To tell a story, lyrics were given a unique structure and rhyming stanzas to resonate within us and create a beat reminiscent of our heart. As literacy grew, personal stories became lyrics for songs meant to share feelings and praises. Aristotle and others differentiated poetry as art, judged by its quality and aesthetics. Both developed into mechanisms to help us express, emote, and feel.

Over the centuries, both grew as art forms and gained a larger place in our culture. For me, processing my sadness or anguish starts through the words of others before my own.

Early Arabic philosopher Al-Farabi taught the therapeutic effects of music on the soul as early as 930 AD. The Egyptians and Romans used “bibliotherapy,” or poetry therapy, in the 1200s.

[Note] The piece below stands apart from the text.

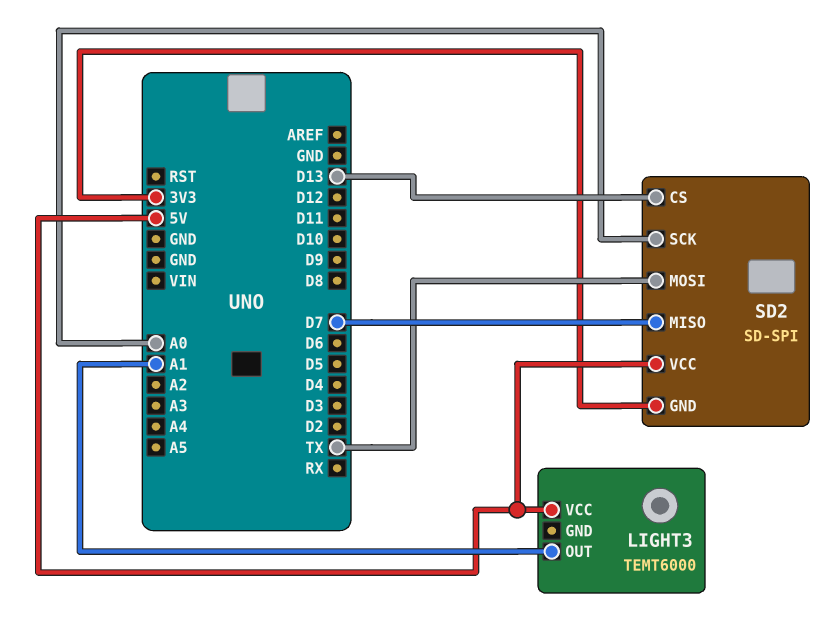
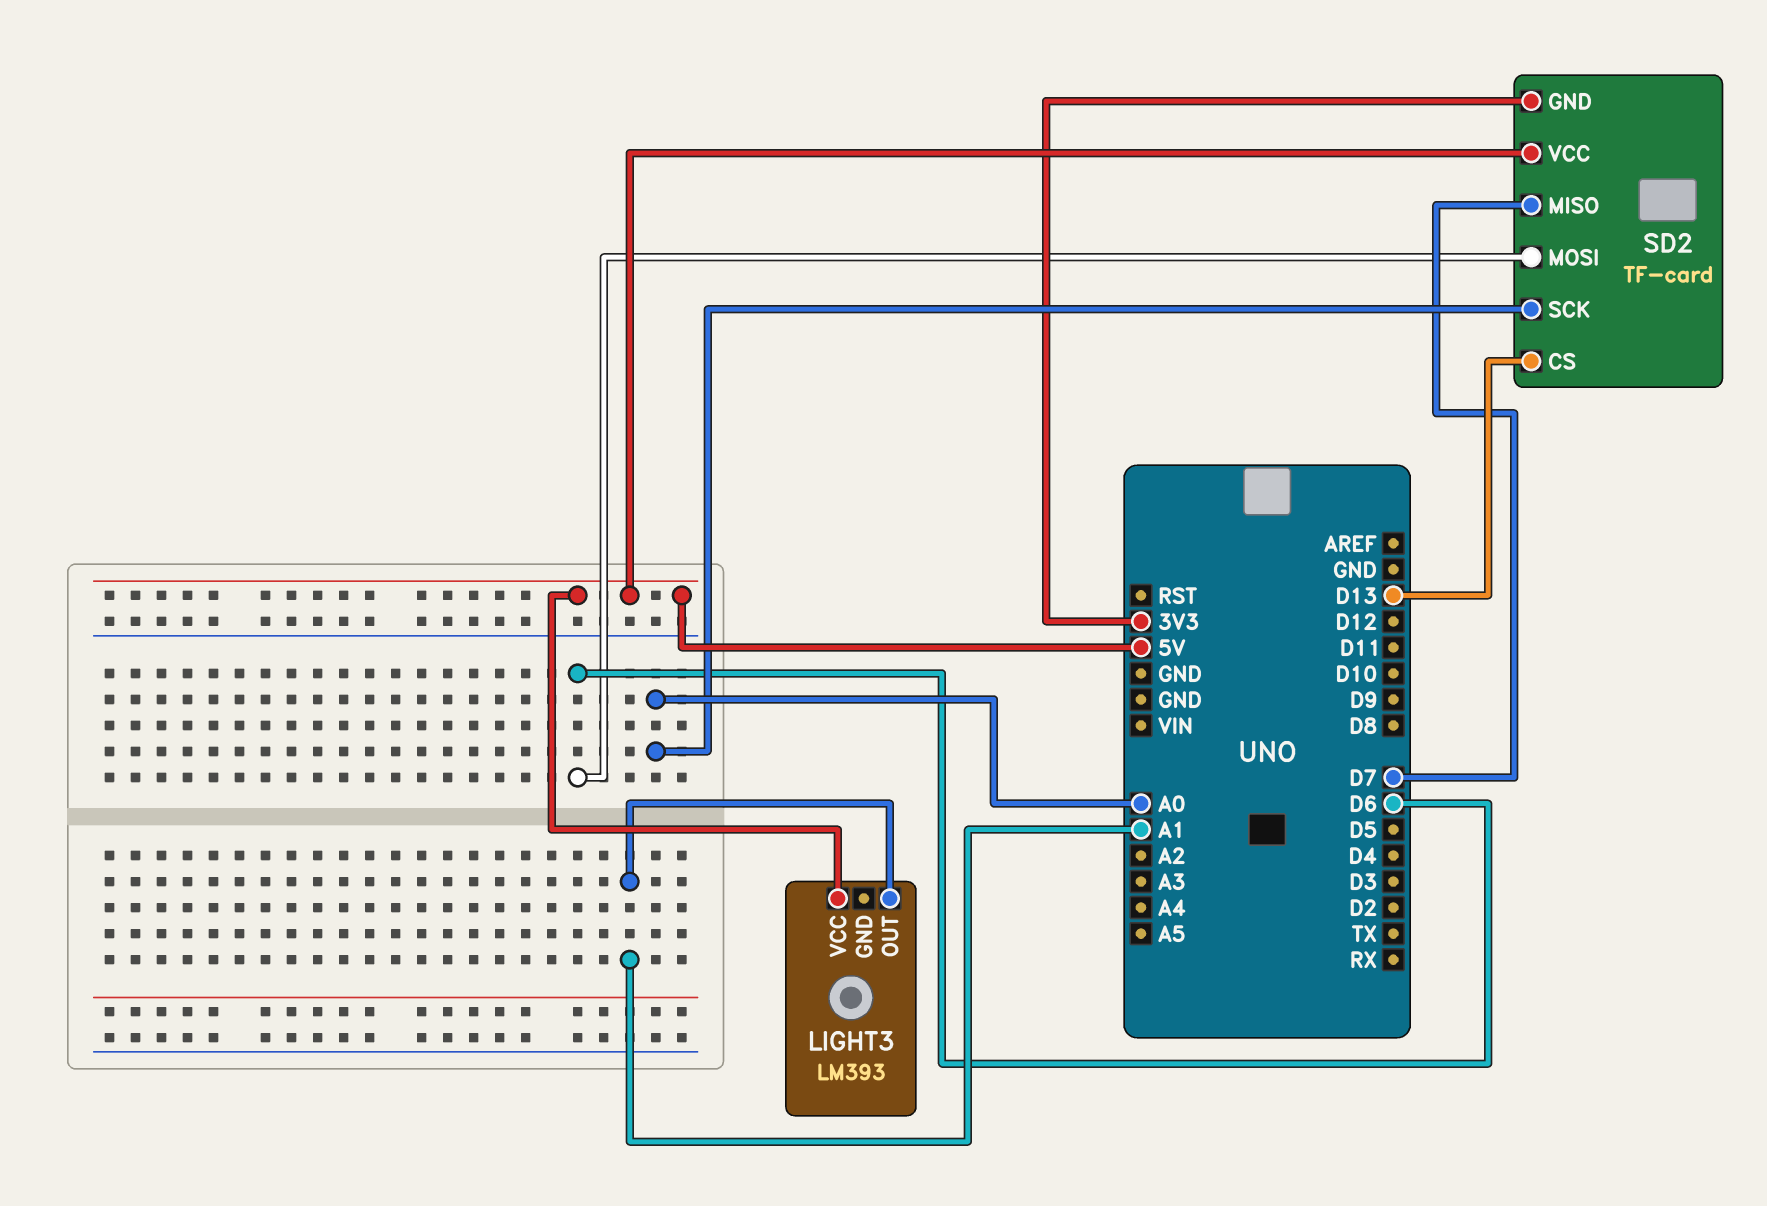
LIGHT3: TEMT6000 -> LM393
SD2: SD-SPI -> TF-card
SD2 pin MOSI: TX -> D6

And in the early 1900s, Langston Hughes brought all of this musical and poetic progress full circle, taking the blues and making it poetry. Hughes said that he took the “pulse beat of people who keep on going” despite extreme hardship, and created poems that reflected their human condition, their anguish, their strength. Through words and sound and music, not silence, people have endured pain.

These last days and weeks, I have tried to understand how to bring goodness from the violence of our day, how each human lost can somehow stay with us. As I listened to “Instant Karma,” John Lennon sang: “We all shine on, like the moon and the stars and the sun.”

It reminded me of Walt Whitman’s “On the Beach at Night”:

“They are immortal, all those stars both silvery and golden shall shine out again,

The great stars and the little ones shall shine out again, they endure,

The vast immortal suns and the long-enduring pensive moons shall again shine.”

During a long run (my other source of peace), I listened to the words of “Before the Rain” by Duran Duran: “In every life flash, in every car crash, I hear the silence waiting to fall.”

Like others before me, I, too, understand that falling into silence after great injustices and sadnesses cannot be the answer.

We should be inspired by our poets and lyricists, our singers and songwriters, to challenge ourselves to find our own words.

Speak to each other to find greater understanding, and not let the pain become quietly numb. As Hughes said, “I catch the pattern of your silence.”

Demand real conversations and actions to influence the inhumanities we are living through.